The data must be returned in full and exactly as given.
+++ SUPPLIED MATERIAL
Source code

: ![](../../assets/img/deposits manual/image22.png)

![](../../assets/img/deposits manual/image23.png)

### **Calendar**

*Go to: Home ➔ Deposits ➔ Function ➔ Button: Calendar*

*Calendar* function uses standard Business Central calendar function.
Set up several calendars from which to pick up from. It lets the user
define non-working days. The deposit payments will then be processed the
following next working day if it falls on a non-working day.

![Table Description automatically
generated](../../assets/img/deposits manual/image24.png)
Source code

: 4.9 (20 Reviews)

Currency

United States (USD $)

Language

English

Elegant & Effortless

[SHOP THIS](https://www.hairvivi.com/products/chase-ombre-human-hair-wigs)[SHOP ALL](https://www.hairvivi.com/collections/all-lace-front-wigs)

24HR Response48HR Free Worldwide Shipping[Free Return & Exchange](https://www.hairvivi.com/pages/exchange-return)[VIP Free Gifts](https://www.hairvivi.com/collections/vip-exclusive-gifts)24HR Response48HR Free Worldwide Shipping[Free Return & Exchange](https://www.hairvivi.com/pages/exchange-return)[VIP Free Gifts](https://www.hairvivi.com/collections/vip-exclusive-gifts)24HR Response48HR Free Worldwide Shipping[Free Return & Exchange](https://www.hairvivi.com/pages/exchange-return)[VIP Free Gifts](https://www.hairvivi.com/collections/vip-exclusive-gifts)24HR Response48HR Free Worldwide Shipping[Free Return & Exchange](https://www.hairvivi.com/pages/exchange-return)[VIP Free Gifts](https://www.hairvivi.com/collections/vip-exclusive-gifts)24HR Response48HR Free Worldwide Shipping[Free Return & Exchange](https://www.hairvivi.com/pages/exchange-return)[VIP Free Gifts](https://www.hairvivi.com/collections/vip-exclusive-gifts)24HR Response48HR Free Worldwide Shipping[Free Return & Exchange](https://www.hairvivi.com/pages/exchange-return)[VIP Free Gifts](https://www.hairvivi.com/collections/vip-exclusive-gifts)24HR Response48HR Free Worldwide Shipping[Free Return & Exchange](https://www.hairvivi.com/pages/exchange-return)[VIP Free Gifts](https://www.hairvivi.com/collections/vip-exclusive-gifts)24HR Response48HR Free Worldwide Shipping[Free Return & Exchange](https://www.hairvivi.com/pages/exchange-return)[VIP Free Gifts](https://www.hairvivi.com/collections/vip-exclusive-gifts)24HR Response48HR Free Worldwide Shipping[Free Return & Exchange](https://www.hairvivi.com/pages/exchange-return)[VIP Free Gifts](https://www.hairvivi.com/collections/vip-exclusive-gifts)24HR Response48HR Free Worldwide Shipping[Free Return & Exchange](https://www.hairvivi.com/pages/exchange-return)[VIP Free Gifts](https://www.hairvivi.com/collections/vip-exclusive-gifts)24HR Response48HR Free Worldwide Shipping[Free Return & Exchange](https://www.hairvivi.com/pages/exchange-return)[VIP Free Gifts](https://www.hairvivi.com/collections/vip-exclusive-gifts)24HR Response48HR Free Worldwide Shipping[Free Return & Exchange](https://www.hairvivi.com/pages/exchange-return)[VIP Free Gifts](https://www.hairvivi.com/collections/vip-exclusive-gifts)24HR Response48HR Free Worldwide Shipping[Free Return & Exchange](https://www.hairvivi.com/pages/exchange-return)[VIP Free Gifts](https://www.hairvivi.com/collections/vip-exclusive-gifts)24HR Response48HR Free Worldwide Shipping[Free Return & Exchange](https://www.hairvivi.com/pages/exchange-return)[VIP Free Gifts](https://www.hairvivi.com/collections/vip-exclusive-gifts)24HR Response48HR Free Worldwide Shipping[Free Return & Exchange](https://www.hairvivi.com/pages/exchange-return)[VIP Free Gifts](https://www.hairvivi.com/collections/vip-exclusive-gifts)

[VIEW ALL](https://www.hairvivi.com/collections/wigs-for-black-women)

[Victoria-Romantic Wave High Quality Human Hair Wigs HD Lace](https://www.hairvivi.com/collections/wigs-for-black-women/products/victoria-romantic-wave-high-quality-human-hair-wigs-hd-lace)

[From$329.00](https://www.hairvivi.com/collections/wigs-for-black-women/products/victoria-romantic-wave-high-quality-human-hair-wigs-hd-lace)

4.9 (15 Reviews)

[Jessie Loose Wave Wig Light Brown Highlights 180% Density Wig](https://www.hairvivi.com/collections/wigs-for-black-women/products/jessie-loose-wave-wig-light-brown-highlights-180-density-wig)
++++++
— WRITTEN ANSWER —
Source code

: ![](../../assets/img/deposits manual/image22.png)

![](../../assets/img/deposits manual/image23.png)

### **Calendar**

*Go to: Home ➔ Deposits ➔ Function ➔ Button: Calendar*

*Calendar* function uses standard Business Central calendar function.
Set up several calendars from which to pick up from. It lets the user
define non-working days. The deposit payments will then be processed the
following next working day if it falls on a non-working day.

![Table Description automatically
generated](../../assets/img/deposits manual/image24.png)
Source code

: 4.9 (20 Reviews)

Currency

United States (USD $)

Language

English

Elegant & Effortless

[SHOP THIS](https://www.hairvivi.com/products/chase-ombre-human-hair-wigs)[SHOP ALL](https://www.hairvivi.com/collections/all-lace-front-wigs)

24HR Response48HR Free Worldwide Shipping[Free Return & Exchange](https://www.hairvivi.com/pages/exchange-return)[VIP Free Gifts](https://www.hairvivi.com/collections/vip-exclusive-gifts)24HR Response48HR Free Worldwide Shipping[Free Return & Exchange](https://www.hairvivi.com/pages/exchange-return)[VIP Free Gifts](https://www.hairvivi.com/collections/vip-exclusive-gifts)24HR Response48HR Free Worldwide Shipping[Free Return & Exchange](https://www.hairvivi.com/pages/exchange-return)[VIP Free Gifts](https://www.hairvivi.com/collections/vip-exclusive-gifts)24HR Response48HR Free Worldwide Shipping[Free Return & Exchange](https://www.hairvivi.com/pages/exchange-return)[VIP Free Gifts](https://www.hairvivi.com/collections/vip-exclusive-gifts)24HR Response48HR Free Worldwide Shipping[Free Return & Exchange](https://www.hairvivi.com/pages/exchange-return)[VIP Free Gifts](https://www.hairvivi.com/collections/vip-exclusive-gifts)24HR Response48HR Free Worldwide Shipping[Free Return & Exchange](https://www.hairvivi.com/pages/exchange-return)[VIP Free Gifts](https://www.hairvivi.com/collections/vip-exclusive-gifts)24HR Response48HR Free Worldwide Shipping[Free Return & Exchange](https://www.hairvivi.com/pages/exchange-return)[VIP Free Gifts](https://www.hairvivi.com/collections/vip-exclusive-gifts)24HR Response48HR Free Worldwide Shipping[Free Return & Exchange](https://www.hairvivi.com/pages/exchange-return)[VIP Free Gifts](https://www.hairvivi.com/collections/vip-exclusive-gifts)24HR Response48HR Free Worldwide Shipping[Free Return & Exchange](https://www.hairvivi.com/pages/exchange-return)[VIP Free Gifts](https://www.hairvivi.com/collections/vip-exclusive-gifts)24HR Response48HR Free Worldwide Shipping[Free Return & Exchange](https://www.hairvivi.com/pages/exchange-return)[VIP Free Gifts](https://www.hairvivi.com/collections/vip-exclusive-gifts)24HR Response48HR Free Worldwide Shipping[Free Return & Exchange](https://www.hairvivi.com/pages/exchange-return)[VIP Free Gifts](https://www.hairvivi.com/collections/vip-exclusive-gifts)24HR Response48HR Free Worldwide Shipping[Free Return & Exchange](https://www.hairvivi.com/pages/exchange-return)[VIP Free Gifts](https://www.hairvivi.com/collections/vip-exclusive-gifts)24HR Response48HR Free Worldwide Shipping[Free Return & Exchange](https://www.hairvivi.com/pages/exchange-return)[VIP Free Gifts](https://www.hairvivi.com/collections/vip-exclusive-gifts)24HR Response48HR Free Worldwide Shipping[Free Return & Exchange](https://www.hairvivi.com/pages/exchange-return)[VIP Free Gifts](https://www.hairvivi.com/collections/vip-exclusive-gifts)24HR Response48HR Free Worldwide Shipping[Free Return & Exchange](https://www.hairvivi.com/pages/exchange-return)[VIP Free Gifts](https://www.hairvivi.com/collections/vip-exclusive-gifts)

[VIEW ALL](https://www.hairvivi.com/collections/wigs-for-black-women)

[Victoria-Romantic Wave High Quality Human Hair Wigs HD Lace](https://www.hairvivi.com/collections/wigs-for-black-women/products/victoria-romantic-wave-high-quality-human-hair-wigs-hd-lace)

[From$329.00](https://www.hairvivi.com/collections/wigs-for-black-women/products/victoria-romantic-wave-high-quality-human-hair-wigs-hd-lace)

4.9 (15 Reviews)

[Jessie Loose Wave Wig Light Brown Highlights 180% Density Wig](https://www.hairvivi.com/collections/wigs-for-black-women/products/jessie-loose-wave-wig-light-brown-highlights-180-density-wig)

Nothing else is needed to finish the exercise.